Chartered Institute of Building Magazine of the Chartered Institute of Building

News

‘No fire issues’ in 2012 Grenfell cladding plan

7 July 2020

Plans put forward in 2012 to clad Grenfell Tower presented no “particular issues or problems” when it came to fire safety, according to a fire safety expert who worked on the project.

Dr Clare Barker, formerly principal fire engineer at consultant Exova, made the assertion during day 15 of the Grenfell Tower Inquiry, which has resumed following the coronavirus lockdown.

Richard Millett QC, leading counsel to the Grenfell Tower Inquiry, probed Dr Barker on Exova’s role in the refurbishment of Grenfell Tower, as well asking her about the only project meeting she attended about Grenfell Tower, on 26 July 2012 in London.

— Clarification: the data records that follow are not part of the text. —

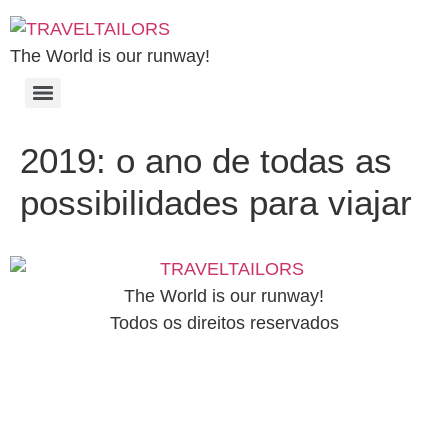
The World is our runway!
2019: o ano de todas as
possibilidades para viajar
The World is our runway!
Todos os direitos reservados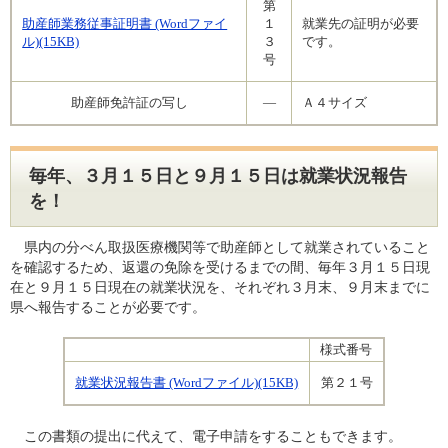
第
助産師業務従事証明書 (Wordファイ
１
就業先の証明が必要
ル)(15KB)
３
です。
号
助産師免許証の写し
―
Ａ４サイズ
毎年、３月１５日と９月１５日は就業状況報告
を！
県内の分べん取扱医療機関等で助産師として就業されていること
を確認するため、返還の免除を受けるまでの間、毎年３月１５日現
在と９月１５日現在の就業状況を、それぞれ３月末、９月末までに
県へ報告することが必要です。
様式番号
就業状況報告書 (Wordファイル)(15KB)
第２１号
この書類の提出に代えて、電子申請をすることもできます。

Asked by Millett if at the time, she considered cladding the building would present any particular issues or problems with regard to fire safety, Dr Barker replied: “No, I didn’t.”

Millett also asked if there was a reason why Dr Barker did not suggest that advice on the specific cladding system should be included in the fire safety strategy. Dr Barker again replied: “No.”

And he asked Dr Barker if the question of the need for cavity barriers within the cladding should form part of the fire strategy discussed, to which she replied: “Not at that meeting.”

Scope of consultant’s works

Moving on to Exova’s fee proposal, Millett quoted to Dr Barker the scope of the consultant’s works. The proposal said: “This scope of works is based on the assumption that a detailed appraisal is not required of the structural fire protection to the loadbearing elements of structure or of the fire compartmentation within the building. However, if it should transpire during the site survey that such an appraisal is necessary, then the scope of works can be extended to cover this, subject to a separate fee agreement.”

He asked on what basis the assumption was made that an appraisal of the structural fire protection of the compartmentation was not necessary.

Dr Barker replied: “I would say it was assumed that, because the building was a concrete building, it possessed the necessary fire resistance, as well as because at the time that it was constructed it was required to be a building with two-hour fire resistance to the structural elements. As it says underneath about carrying out a site survey to do that appraisal, that wouldn’t be something that we could do.”

Hearings with evidence from employees and former employees of Exova are set to continue throughout this week.